課題の目的: 「寂しい」と「淋しい」の違いを解説した文章を、最後の文の後から書き継いでください。

──────── 抜粋

「さみしい」という言葉には、2つの漢字があります。

1つは「寂しい」。もう1つは「淋しい」です。なんとなくのイメージはあっても、両者の違いを説明できる人はそう多くないでしょう。

しかし、この意味を正しく知っておくことは、表現の幅が広がり、適切に使えるようになるだけでなく、自分自身の感情を整理すること、他者の気持ちを理解することにも役立ちます。

この記事では、「寂しい」と「淋しい」それぞれの意味と違いから、さみしいという感情との向き合い方や整理の仕方などを解説します。

「寂しい」と「淋しい」の基本的な理解

※写真はイメージ

皆さんは「寂しい」と「淋しい」の違いをご存じでしょうか。読み方は「さみしい」でも「さびしい」でも間違いではありませんが、2つのさみしい(さびしい)には明確な違いがあります。

ここでは寂しいと淋しいの基本的な理解を深めていきましょう。

「寂しい」と「淋しい」の一般的な定義

「寂しい」とは「物足りなさ」「ひっそりとした様子」など情景や状況に対して使う言葉です。漢字の「寂」には静寂や「侘び・寂び(わびさび)」など状況や様子を表す意味があります。

「夜の公園はひっそりとしていて寂しい」

「なんだか口が寂しい」

「学生が下校した後の教室はなんだか心寂しい」 など

一方、「淋しい」とは主観的な感情にフォーカスしている言葉です。「淋」はさんずいが涙を表しているように「涙が出る程にさみしい(さびしい)」時に使用します。

「大切な人を失って淋しい」

「淋しくて涙が溢れる」

「私は今、淋しさをどうコントロールすればいいか分からない」 など

「寂しい」は誰が見ても寂しい・切ないと感じる情景や状況を表す際に使用する言葉で、「淋しい」は私たちが心(心理的)で感じる孤独感を表す際に使用する言葉と考えられるでしょう。

またメールやSNSなど「誰からも連絡がなくて寂しいな」という風に使用することもあります。この場合、自分の周囲に誰もいない状況に心寂しさや物足りなさを感じているという意味ですね。

「誰からも連絡がなくて淋しいな」の場合は、心から孤独を感じていてとても悲しいなど、主観的なさみしさ(さびしさ)という意味です。

これらの感情が生じる状況

寂しいと淋しい、これらの感情が生じる状況を整理してみましょう。

【寂しい】

・人の少ない場所を見る

・誰もいない夜の公園で運動をする

・喫煙者がいう「口が寂しい」

────────────────
──────── 提供データ

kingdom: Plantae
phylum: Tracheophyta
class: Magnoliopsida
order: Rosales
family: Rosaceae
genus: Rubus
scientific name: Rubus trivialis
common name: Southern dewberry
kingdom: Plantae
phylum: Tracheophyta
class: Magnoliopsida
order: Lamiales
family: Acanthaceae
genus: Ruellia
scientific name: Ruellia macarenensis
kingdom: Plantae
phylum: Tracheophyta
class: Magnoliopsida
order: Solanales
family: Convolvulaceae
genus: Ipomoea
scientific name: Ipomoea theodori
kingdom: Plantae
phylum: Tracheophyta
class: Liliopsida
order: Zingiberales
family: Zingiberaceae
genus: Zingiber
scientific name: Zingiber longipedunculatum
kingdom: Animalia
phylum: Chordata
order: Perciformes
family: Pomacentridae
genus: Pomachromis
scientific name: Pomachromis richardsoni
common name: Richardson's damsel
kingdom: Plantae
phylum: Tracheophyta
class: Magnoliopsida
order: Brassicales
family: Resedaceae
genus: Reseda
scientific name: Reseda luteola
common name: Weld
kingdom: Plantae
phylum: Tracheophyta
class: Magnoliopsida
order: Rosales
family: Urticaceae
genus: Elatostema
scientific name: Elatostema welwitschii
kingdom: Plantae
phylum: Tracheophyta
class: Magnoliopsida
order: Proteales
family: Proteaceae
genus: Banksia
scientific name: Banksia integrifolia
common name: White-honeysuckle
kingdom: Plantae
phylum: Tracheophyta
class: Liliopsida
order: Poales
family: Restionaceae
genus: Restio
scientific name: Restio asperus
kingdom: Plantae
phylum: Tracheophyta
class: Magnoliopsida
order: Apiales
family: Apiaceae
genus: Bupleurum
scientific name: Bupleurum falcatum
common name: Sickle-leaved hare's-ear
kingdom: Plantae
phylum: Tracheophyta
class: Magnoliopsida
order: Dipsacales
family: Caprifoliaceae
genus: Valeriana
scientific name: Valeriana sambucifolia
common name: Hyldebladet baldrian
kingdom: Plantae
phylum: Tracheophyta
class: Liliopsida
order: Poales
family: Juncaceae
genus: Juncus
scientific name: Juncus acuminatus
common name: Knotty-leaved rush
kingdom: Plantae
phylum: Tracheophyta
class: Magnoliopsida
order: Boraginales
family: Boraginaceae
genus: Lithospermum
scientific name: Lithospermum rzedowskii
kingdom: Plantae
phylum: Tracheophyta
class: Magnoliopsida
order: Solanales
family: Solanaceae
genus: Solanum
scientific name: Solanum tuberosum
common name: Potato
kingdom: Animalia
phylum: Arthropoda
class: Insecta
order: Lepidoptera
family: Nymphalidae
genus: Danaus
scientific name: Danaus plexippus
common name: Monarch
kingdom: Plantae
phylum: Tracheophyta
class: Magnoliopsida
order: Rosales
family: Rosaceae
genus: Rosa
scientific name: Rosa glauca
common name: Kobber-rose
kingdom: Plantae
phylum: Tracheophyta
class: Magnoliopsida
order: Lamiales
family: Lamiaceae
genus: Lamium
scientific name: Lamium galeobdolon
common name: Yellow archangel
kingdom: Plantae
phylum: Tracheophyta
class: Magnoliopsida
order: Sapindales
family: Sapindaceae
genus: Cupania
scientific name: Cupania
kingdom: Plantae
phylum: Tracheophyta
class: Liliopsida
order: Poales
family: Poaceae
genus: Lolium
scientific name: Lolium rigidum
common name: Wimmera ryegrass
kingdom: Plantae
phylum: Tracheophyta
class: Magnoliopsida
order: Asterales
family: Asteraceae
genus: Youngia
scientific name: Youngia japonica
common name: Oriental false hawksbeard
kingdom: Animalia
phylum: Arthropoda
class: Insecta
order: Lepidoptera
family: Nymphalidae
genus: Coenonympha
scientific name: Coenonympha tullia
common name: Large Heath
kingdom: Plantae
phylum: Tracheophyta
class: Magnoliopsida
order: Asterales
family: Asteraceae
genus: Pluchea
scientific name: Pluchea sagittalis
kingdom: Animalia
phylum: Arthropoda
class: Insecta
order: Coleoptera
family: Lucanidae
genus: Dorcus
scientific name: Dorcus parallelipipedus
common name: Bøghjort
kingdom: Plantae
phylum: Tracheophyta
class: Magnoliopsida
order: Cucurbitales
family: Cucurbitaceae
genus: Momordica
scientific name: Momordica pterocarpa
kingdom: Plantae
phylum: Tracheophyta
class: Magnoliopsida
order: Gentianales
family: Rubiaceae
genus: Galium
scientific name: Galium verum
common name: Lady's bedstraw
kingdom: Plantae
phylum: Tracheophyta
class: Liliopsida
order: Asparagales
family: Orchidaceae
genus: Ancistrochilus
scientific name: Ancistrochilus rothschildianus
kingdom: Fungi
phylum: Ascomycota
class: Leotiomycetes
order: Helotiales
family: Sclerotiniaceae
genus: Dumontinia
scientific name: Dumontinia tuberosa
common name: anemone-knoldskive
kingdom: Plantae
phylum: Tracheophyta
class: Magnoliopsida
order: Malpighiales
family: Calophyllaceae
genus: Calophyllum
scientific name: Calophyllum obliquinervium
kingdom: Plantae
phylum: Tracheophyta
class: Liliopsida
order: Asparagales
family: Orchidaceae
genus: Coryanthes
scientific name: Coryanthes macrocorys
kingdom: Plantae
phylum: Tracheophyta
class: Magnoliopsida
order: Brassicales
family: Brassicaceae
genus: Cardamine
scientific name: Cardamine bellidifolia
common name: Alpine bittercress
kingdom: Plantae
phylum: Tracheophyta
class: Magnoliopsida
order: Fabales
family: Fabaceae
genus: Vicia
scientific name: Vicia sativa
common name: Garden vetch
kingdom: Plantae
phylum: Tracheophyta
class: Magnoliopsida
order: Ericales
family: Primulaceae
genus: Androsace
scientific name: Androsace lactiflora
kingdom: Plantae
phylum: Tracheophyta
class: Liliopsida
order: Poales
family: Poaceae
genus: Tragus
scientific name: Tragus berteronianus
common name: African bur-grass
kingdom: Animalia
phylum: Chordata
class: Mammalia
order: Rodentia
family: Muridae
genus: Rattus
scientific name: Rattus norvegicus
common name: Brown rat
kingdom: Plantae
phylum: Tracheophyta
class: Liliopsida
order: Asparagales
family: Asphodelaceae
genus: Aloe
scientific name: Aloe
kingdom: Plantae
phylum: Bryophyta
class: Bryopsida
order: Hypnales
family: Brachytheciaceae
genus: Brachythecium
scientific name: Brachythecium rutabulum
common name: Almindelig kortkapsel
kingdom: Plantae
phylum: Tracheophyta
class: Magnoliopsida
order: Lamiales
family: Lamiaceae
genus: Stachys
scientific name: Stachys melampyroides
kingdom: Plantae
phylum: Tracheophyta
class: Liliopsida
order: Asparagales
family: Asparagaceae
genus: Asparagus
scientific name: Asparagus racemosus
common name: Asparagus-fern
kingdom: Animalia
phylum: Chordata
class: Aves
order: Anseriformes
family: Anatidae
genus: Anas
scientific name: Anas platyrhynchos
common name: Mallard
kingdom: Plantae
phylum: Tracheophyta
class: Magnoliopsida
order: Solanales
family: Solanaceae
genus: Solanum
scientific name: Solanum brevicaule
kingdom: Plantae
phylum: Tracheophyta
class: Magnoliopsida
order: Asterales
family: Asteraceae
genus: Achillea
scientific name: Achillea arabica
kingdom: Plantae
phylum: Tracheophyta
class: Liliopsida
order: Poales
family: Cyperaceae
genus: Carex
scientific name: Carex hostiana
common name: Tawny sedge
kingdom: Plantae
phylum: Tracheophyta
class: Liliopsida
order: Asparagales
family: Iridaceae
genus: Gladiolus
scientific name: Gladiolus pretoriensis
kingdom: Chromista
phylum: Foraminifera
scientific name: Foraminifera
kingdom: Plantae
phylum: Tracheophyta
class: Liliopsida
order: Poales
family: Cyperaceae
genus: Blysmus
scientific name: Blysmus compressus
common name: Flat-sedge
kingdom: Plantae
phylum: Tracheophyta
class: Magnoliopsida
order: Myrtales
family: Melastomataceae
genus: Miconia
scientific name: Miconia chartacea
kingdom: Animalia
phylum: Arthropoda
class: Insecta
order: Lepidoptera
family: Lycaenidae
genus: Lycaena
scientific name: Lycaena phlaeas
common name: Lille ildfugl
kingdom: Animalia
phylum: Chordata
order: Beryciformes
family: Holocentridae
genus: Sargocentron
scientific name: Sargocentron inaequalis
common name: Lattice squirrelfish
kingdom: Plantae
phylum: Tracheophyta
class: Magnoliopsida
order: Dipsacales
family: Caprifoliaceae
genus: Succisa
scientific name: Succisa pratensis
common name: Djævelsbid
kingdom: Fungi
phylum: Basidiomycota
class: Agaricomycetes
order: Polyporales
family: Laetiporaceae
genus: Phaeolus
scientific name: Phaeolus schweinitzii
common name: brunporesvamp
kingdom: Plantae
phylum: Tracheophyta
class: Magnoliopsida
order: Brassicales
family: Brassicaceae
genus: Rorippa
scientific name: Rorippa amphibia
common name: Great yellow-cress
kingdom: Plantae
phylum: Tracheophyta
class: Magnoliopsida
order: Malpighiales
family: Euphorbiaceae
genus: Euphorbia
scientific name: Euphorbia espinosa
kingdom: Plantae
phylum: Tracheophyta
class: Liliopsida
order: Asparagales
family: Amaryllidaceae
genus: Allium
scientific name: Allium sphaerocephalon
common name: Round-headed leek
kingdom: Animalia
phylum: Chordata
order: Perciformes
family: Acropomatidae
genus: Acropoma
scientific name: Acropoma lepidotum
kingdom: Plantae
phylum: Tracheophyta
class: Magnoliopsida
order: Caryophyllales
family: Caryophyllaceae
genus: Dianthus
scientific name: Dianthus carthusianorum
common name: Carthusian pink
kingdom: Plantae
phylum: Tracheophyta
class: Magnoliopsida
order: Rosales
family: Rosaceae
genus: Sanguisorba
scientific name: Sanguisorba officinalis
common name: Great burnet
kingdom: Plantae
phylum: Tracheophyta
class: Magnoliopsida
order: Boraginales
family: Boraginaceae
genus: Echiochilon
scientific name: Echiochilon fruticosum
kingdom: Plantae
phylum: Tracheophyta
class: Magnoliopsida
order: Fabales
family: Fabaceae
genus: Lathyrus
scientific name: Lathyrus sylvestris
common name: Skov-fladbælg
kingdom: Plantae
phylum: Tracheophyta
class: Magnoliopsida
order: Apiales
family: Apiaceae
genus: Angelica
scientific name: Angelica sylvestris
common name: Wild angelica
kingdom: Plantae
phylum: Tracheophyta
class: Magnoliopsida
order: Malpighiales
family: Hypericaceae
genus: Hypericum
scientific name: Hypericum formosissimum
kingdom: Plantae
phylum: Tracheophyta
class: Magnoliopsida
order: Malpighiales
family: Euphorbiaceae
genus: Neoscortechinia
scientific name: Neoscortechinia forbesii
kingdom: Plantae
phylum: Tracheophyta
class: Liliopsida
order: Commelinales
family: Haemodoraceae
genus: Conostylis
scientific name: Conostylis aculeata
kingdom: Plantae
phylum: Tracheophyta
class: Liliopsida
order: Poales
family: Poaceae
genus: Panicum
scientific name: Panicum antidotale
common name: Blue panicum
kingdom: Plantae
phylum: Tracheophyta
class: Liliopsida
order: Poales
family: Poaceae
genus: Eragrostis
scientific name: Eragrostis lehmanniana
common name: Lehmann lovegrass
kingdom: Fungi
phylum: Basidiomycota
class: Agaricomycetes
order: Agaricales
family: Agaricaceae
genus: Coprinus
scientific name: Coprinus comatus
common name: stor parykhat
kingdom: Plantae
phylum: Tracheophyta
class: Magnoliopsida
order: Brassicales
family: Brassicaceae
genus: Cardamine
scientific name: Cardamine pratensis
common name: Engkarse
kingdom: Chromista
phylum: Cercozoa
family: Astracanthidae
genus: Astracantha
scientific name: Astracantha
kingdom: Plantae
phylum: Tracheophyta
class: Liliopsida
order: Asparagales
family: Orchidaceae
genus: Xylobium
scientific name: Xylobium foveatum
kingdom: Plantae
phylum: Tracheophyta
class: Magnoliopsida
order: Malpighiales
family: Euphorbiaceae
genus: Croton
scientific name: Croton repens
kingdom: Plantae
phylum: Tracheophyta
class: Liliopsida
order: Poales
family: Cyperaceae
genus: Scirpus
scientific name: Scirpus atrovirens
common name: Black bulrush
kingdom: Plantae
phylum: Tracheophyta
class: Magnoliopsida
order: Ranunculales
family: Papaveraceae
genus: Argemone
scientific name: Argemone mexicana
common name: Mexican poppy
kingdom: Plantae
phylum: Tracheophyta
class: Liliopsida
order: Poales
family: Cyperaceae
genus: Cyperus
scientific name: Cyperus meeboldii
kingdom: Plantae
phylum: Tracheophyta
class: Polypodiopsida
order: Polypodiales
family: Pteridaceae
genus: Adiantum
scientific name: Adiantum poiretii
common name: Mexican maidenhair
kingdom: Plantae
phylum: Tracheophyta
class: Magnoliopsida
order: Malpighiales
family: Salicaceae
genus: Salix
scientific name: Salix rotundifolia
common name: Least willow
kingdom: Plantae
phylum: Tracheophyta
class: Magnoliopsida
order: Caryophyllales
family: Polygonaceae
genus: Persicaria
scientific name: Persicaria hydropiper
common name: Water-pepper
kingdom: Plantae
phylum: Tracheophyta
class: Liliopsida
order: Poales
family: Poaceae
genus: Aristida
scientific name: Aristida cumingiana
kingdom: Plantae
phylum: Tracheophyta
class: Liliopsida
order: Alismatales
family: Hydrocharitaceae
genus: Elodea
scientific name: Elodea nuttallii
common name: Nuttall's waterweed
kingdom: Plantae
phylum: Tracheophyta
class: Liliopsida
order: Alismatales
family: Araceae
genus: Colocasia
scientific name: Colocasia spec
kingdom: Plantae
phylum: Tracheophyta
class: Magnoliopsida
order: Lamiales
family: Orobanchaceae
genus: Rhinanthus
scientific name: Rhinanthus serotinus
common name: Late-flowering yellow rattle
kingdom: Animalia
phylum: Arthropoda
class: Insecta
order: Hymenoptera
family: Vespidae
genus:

────────────────

解答:
給料日前の財布を見る

・賑やかだった場所から静かな場所へ移動する

・構って欲しい

・誰かと繋がっていたい

【淋しい】

・恋人や大切な人と離別する

・職場やクラスで一人ぼっちになる

・孤独を感じる

上の表を見ると、どちらの「さみしい(さびしい)」を使用しても間違いではない場合もあります。

例えば、人の少ない場所や誰もいない夜の公園で「人がいなくて寂しい」という感情には、状況や情景から感じる場合や、誰もいない孤独感から感じる場合もあるでしょう。

また恋人や大切な人と離別したというケースでも「いままで隣にいた人がいない状況に寂しさを感じる」場合と「大切な人がいなくなって孤独を感じて淋しい」場合があります。

どちらの「さみしい(さびしい)」を使用するかは自由ですが「淋」は常用漢字ではなく人名用漢字として登録されており、公的なシーンでは「寂しい」を使用するのが一般的です。

そのため、メールや手紙、誰かとの会話など幅広いシーンで使用するなら「寂しい」小説や歌など自分の孤独な感情を伝えるシーンで使用するなら「淋しい」と使い分けてみましょう。

「寂しい」の感情とその特性

※写真はイメージ

次は「寂しい」の感情とその特性について解説します。

「寂しい」を感じる心の動き

寂しいを感じる心の動きには「切なさ」「物足りなさ」が挙げられます。

目の前の状況や情景を見て何かが足りないように見えたり、切ないと感じたり、人との関わりが少ない時や、自分に自信がない時に「寂しいな」と感じるケースもあります。

大人の私たちが感じる寂しさには、一体何に寂しさを感じているのか自分自身で分からないケースもあります。

例えば仕事や生活が上手くいっていてトラブルもない人間でも、ふとした瞬間に満たされないような、切ないような気持ちになることもあるでしょう。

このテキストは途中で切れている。